Increasing globalisation, rapidly evolving technology, new virtualised ways of working, are all commercial trends that are changing the IT landscape. Outsourcing may be seen by some as a way of relinquishing the shackles of responsibility. However, companies that are “insourcing” can be blissfully unaware of the pitfalls and ongoing employee liabilities that they must absorb.

Outsourcing is the act of one organisation (Client) contracting with an external supplier (Supplier) to provide services that might otherwise be performed by in-house employees.

IT based services are regularly outsourced by large companies. Indeed in a recent survey KPMG interviewed 230 businesses, with a total IT budget of £30bn. Of these companies 76% of organisations said that they will maintain the same level of outsourcing or increase it over the next year.

Technology seems to be increasingly driving UK businesses and outsourcing is central to this. Suppliers of IT services must react to new demands from customers such as multi-sourced contracts and new delivery options.

Many companies see the obvious advantages of outsourcing, including developing internal staff, risk sharing and reducing overheads. However, they fail to see the potential problems if they have not identified their legal obligations. These can come in the form of their obligations under the Transfer of Undertakings (Protection of Employment) Regulations 2006 (TUPE). Employers are obliged, under TUPE, to inform and consult staff about the proposed transfer, either by writing to and talking to the employees concerned, or to a staff or union representative. The penalty for failing to inform and consult is potentially severe. It is a maximum of 13 weeks’ pay, per affected individual.

TUPE does not just impose obligations on the Client. Under TUPE, the Supplier has to respect employment terms of employees such as salary, hours, overtime allowances, redundancy packages, holiday entitlements, union recognition and so on. Any changes because of the transfer are void and if they are for a reason connected to the transfer then subject to a special defence they are also void.

A client engaging a contractor to do work on its behalf, reassigning such a contract or bringing the work “in-house” (a Service Provision Change).This can, therefore, encompass an initial (or first generation) outsourcing, a subsequent (or second generation) outsourcing or an in-sourcing. However, the supply of goods and “one-off buying-in of services” are excluded.

TUPE applies to outsourcing by virtue of a Service Provision Change. In order to identify whether there is a service provision change, and therefore whether the outsourcing will attract TUPE, there must be an “organised grouping of employees” situated in Great Britain before the outsourcing, that has as its “principal purpose” the carrying out of the relevant services on behalf of its client.

In order to constitute an “organised grouping of employees” it is not enough that employees carry out the majority of their work for a particular client. Rather, employees must be organised by reference to the requirements of the client’s team. Therefore there may not be an identifiable grouping of employees if, for example, the contractor uses different employees each day or week to provide the service or the employees provide services to a number of clients, for example in a shared service environment or if the employee is assigned to, for example, the night shift but spends 100% of his time working for the client.

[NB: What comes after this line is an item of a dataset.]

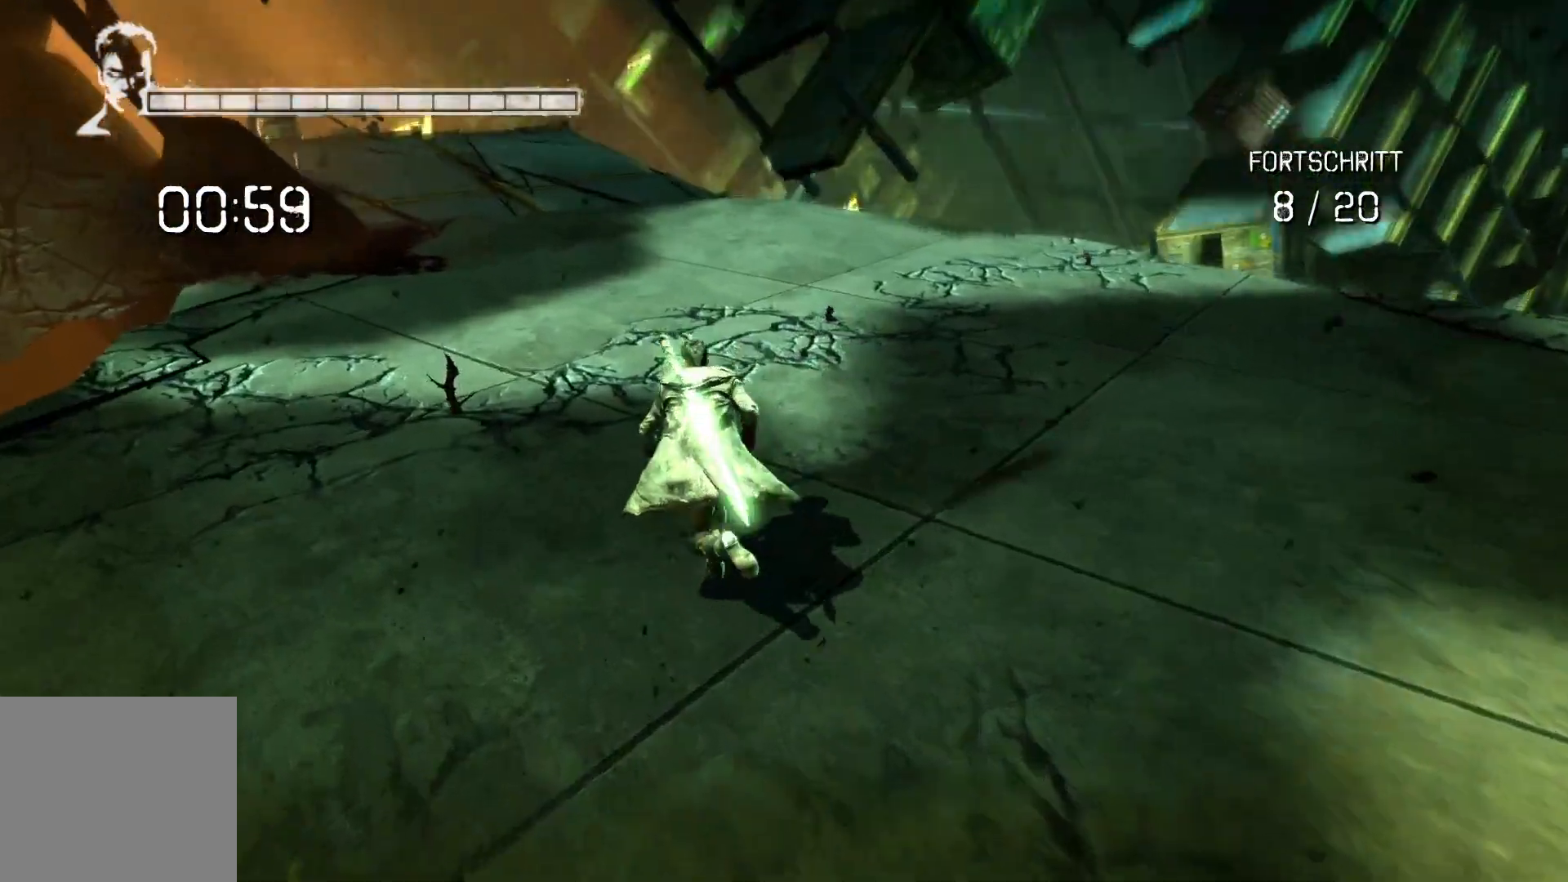
{"buttons": [], "left_stick": "up-left", "right_stick": "up-right", "events": [[83, "right_stick", "up-right"], [317, "left_stick", "up-left"]]}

If TUPE does apply to an outsourcing, Suppliers will need to consider a number of employee related issues. The same issues will arise at the end of an outsourcing when there is a change of supplier or the activity is brought in-house back to the client.

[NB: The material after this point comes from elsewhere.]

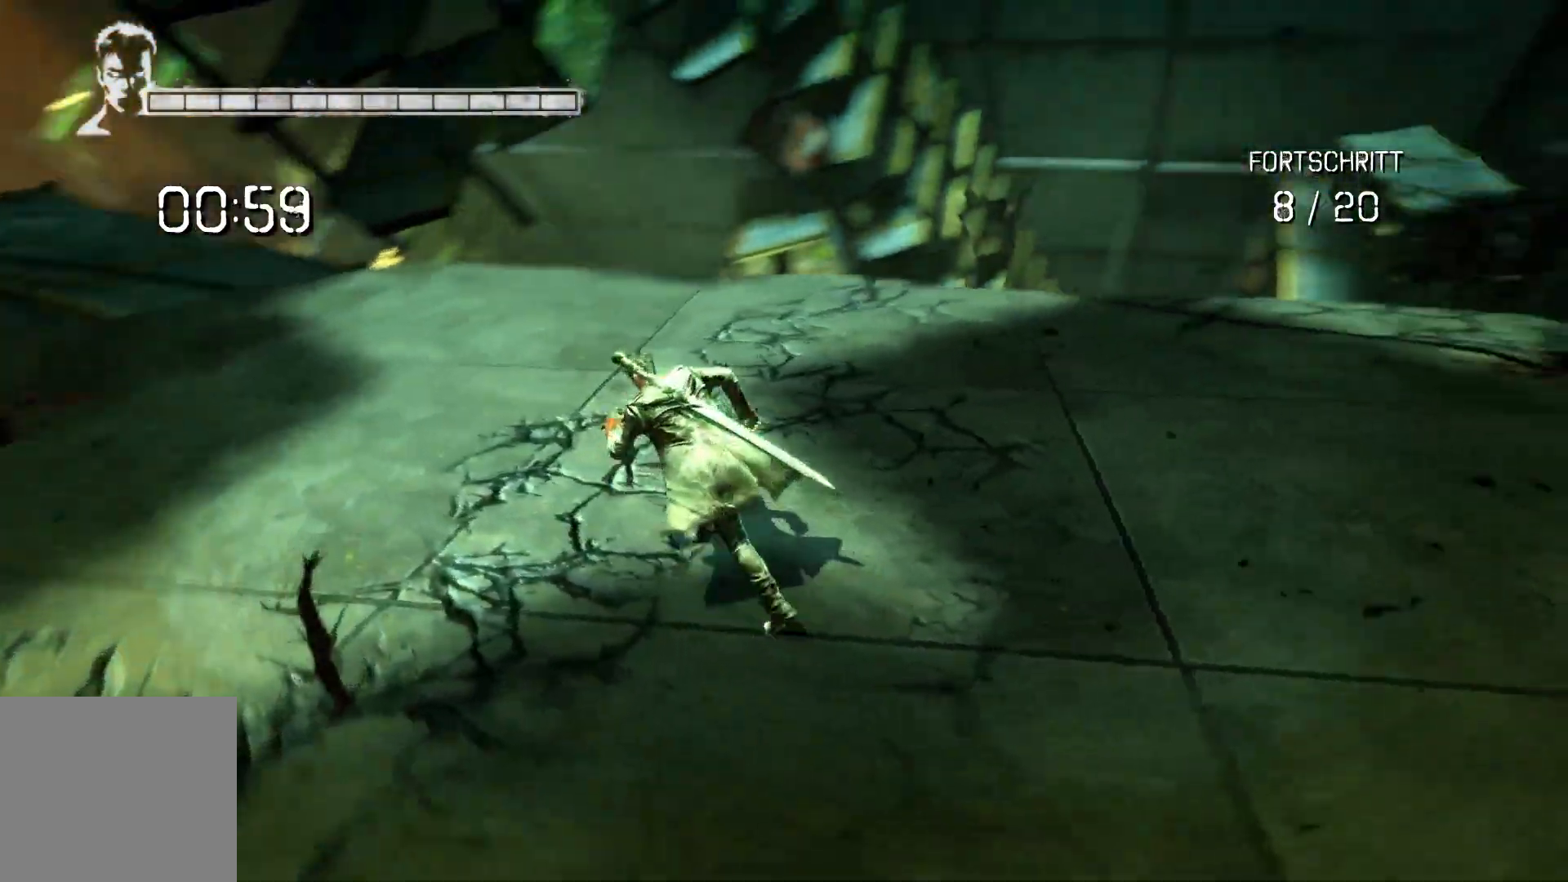
{"buttons": [], "left_stick": "up-left", "right_stick": "down-left", "events": [[117, "right_stick", "center"], [200, "left_stick", "left"], [400, "right_stick", "down-left"], [433, "left_stick", "up-left"]]}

The employment of those assigned to the Supplier automatically transfers to the Supplier on their existing terms.

Any dismissal that occurs by reason of a TUPE transfer will automatically be unfair and the employee will be able to bring a claim of unfair dismissal against the Supplier.

Throughout the contract both the Supplier and the client will want to seek to protect themselves and will seek to do this through negotiating warranties and indemnities.

Both parties may also want to keep an eye to the future and consider exit provisions. For example, the Supplier may want an indemnity from the Client in respect of the next supplier not matching the terms and conditions provided. The Client may want a commitment by the Supplier to indemnify a successive supplier in order not to put off future suppliers. If this is not agreed, the Client may ask for the Supplier to indemnify them in respect of any losses incurred by virtue of their providing an identical indemnity to any subsequent supplier.